"Half Tooth" by Miracle Ogechukwu Okpala
half tooth
What if I told you
decay is not the body crumbling
to let the soul escape
but a long collision between enamel and memory
where teeth gnaw at longing and ledge
Erosion sweeps across my mouth
chipping away at my gums
the bridge where my mother meets her mother
where roots cannot be harassed by a dental forceps
But what if I told you that my cheekbones
and symmetrical face
are the only parts of
my mother that my genes could salvage
Where her frame swings as an 8
a full moon in the darkness
mine stands as a 1
a crescent behind the stars
my mother towers while I cower
in the shadow of her height
Look into my mouth and see the truth of it
The mirror of my smile
a hollow
an extraction
gingiva
a splintered molar
brittle enamel
hard palate
my mother’s canine
My grandmother’s incisors
my tooth warring with itself,
and gracefully losing.
Miracle Ogechukwu Okpala is a Nigerian writer and an MA student in English with a concentration in Creative Writing at Kansas State University, where she also serves as president of Creative Writing Enthusiasts (CreWE). Her work explores memory, selfhood, and the generational body.
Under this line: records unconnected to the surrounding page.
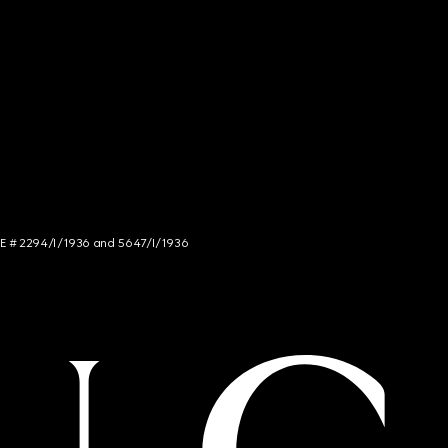
NCE # 2294/I/1936 and 5647/I/1936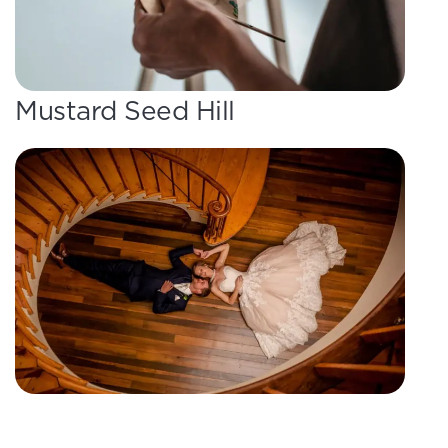
Mustard Seed Hill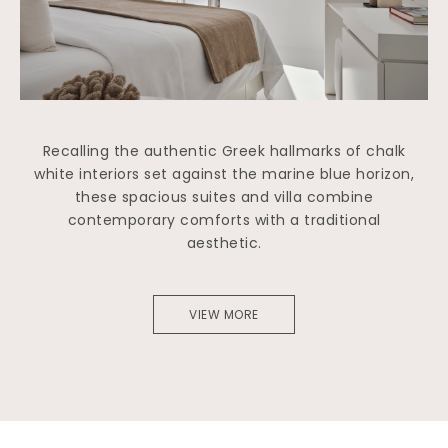
Recalling the authentic Greek hallmarks of chalk
white interiors set against the marine blue horizon,
these spacious suites and villa combine
contemporary comforts with a traditional
aesthetic.
VIEW MORE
She is the recipient of the 2025 Graduate Creative Writing Award (second place in poetry) from the Department of English at Kansas State University and a nominee for the 2025 Best New Poets annual anthology. Her writing appears on her personal blog, where she shares nonfiction, poetry, and short stories.
When she is not writing, she enjoys sprinting and playing soccer.